Mudanças demográficas reforçam esse cenário. Entre 2010 e 2022, domicílios compostos por uma só pessoa aumentaram de 12% para aproximadamente 19%. Casais sem filhos também cresceram, chegando perto de 20% do total de lares.

Para quem mora sozinho ou em casal sem filhos, o animal tende a ocupar função dupla: parceiro de rotina e suporte emocional constante. Isso explica preferência por cães e gatos que se adaptam bem a ambientes menores desde que recebam estímulo adequado.

Essa integração afetiva ultrapassou o campo emocional e moldou decisões estruturais de compra. Pesquisa da Brain Inteligência Estratégica em 2024 mostrou que 26% dos compradores de imóveis já priorizam espaços adequados para animais na escolha, seja área de circulação, espaço pet ou outros ambientes especializados.

O animal deixou de ser acessório e virou elemento considerado no processo de compra e nos custos associados à moradia urbana.

Gato escondido embaixo da cama.

Resposta do mercado

O mercado imobiliário respondeu a essa demanda de formas diversas.

Incorporadoras estão repensando elementos estruturais dos projetos: varandas mais amplas que permitam contato visual dos animais com o exterior, unidades com acesso a áreas verdes, circulação de ar que funcione bem em ambientes menores, plantas que considerem movimentação com pets.
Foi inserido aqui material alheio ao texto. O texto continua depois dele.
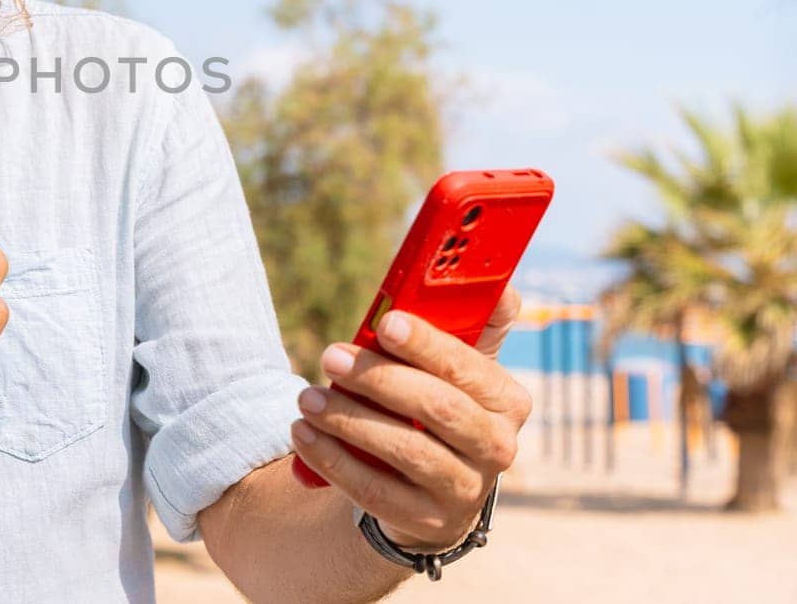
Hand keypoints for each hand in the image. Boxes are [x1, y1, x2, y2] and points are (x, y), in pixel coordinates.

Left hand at [289, 286, 531, 551]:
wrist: (428, 490)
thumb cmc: (434, 409)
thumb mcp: (453, 372)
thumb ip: (469, 329)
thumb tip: (502, 288)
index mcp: (507, 400)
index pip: (468, 367)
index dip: (426, 344)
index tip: (384, 321)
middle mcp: (497, 447)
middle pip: (437, 408)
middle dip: (378, 378)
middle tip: (330, 355)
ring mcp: (465, 489)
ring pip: (406, 450)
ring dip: (348, 419)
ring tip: (306, 397)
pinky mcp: (428, 521)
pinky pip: (376, 491)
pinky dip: (334, 460)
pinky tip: (304, 434)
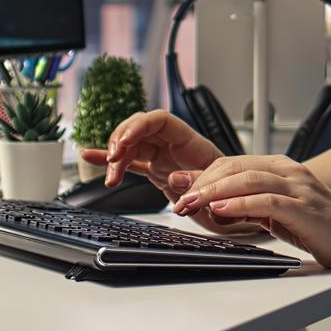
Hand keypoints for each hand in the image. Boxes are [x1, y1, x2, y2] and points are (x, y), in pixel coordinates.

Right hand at [81, 111, 256, 235]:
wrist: (239, 210)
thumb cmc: (235, 195)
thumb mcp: (223, 190)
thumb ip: (200, 180)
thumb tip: (176, 176)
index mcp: (192, 142)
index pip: (160, 120)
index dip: (139, 125)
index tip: (124, 142)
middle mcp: (174, 145)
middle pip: (139, 129)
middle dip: (121, 140)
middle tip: (113, 160)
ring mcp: (163, 157)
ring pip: (131, 146)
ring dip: (114, 157)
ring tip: (109, 175)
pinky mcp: (156, 171)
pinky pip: (129, 162)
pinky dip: (110, 161)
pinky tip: (91, 156)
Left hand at [168, 155, 330, 268]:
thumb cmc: (319, 226)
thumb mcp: (276, 211)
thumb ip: (248, 204)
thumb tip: (212, 204)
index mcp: (280, 167)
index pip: (232, 163)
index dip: (202, 173)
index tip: (177, 186)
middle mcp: (288, 171)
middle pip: (235, 167)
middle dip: (201, 182)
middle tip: (178, 198)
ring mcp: (297, 188)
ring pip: (247, 180)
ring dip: (213, 192)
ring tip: (190, 203)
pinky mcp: (304, 208)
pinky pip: (266, 201)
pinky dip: (240, 204)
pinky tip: (220, 210)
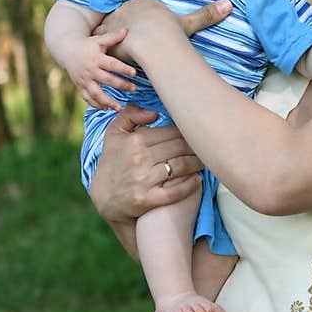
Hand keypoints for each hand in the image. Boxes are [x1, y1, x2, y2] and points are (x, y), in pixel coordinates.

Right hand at [64, 30, 138, 110]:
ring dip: (107, 101)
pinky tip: (106, 109)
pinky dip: (96, 104)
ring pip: (96, 93)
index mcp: (96, 59)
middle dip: (121, 85)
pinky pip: (87, 98)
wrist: (67, 50)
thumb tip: (127, 30)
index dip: (123, 69)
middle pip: (107, 80)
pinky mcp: (80, 87)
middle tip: (134, 89)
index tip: (134, 73)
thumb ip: (113, 37)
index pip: (112, 65)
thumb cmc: (87, 45)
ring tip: (119, 107)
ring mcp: (84, 80)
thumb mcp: (99, 40)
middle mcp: (90, 71)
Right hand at [88, 106, 202, 221]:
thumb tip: (155, 112)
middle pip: (179, 147)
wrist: (103, 198)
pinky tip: (198, 180)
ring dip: (197, 163)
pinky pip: (175, 191)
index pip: (172, 132)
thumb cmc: (112, 162)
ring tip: (205, 161)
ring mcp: (144, 180)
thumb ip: (130, 115)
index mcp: (135, 140)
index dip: (187, 132)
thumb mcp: (113, 134)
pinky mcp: (147, 199)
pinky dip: (190, 185)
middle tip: (207, 147)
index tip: (196, 133)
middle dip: (196, 146)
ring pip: (181, 166)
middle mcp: (140, 158)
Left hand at [94, 0, 232, 60]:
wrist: (154, 42)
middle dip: (123, 29)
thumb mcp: (190, 24)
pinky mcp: (105, 34)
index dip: (140, 24)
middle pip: (124, 18)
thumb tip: (230, 5)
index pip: (140, 11)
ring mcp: (115, 19)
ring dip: (110, 39)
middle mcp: (128, 7)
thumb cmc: (172, 34)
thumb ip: (207, 15)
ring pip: (111, 29)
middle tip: (129, 44)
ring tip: (115, 52)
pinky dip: (102, 49)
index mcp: (146, 3)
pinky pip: (101, 41)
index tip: (143, 35)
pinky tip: (107, 58)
A mudança não é apenas programática, é arquitetônica.

Essa evolução reflete compreensão de que viver com pet em apartamento exige pensamento integrado, não soluções isoladas.

Living com jardim suspenso em apartamento no Tauá.

Caso prático: integração genuína

O Tauá, empreendimento lançado em dezembro de 2025 pela Dreamis Incorporadora no Juvevê, exemplifica como essa demanda pode ser integrada ao projeto. Com estrutura de áreas comuns pensadas para incentivar caminhada e contato com natureza, o empreendimento oferece ambiente favorável para vida com pets.

Algumas de suas unidades contam com jardim suspenso e grama, elementos que criam conexão com natureza dentro do apartamento. Varandas amplas e integradas permitem que animais tenham contato visual e até acesso a espaço externo. Plantas com design inteligente otimizam uso do espaço, permitindo que cada metro quadrado funcione de forma generosa e versátil.

Boulevard no Tauá.

A localização no Juvevê também é fator determinante. Bairro muito buscado por pessoas com pets pela caminhabilidade consolidada, o Juvevê oferece múltiplos pontos de interesse. Proximidade com o ParCão e com o Museu do Olho transforma caminhada com o animal em oportunidade de movimento, socialização e convivência urbana.

Segundo Giulia Barsotti, arquiteta na Dreamis, essa integração não é detalhismo decorativo.

"Quando projetamos um empreendimento hoje, precisa estar claro que pets não são exceção na vida das pessoas. São elemento estrutural que influencia como elas vivem o espaço. Por isso, plantas com jardins suspensos, varandas amplas, áreas comuns que incentivam caminhada, proximidade com espaços destinados a movimento e natureza: tudo isso responde a demanda real de quem vai morar ali. Projetos que não consideram isso deixam de oferecer o que o mercado realmente demanda."

A integração de pets no planejamento imobiliário não é tendência passageira. Reflete mudança demográfica real, transformação de estrutura familiar e reconhecimento científico do impacto dos animais na saúde emocional humana. Incorporadoras que entendem e estruturam projetos a partir dessa realidade encontram maior ressonância com demanda e constroem ativos que envelhecem bem no mercado.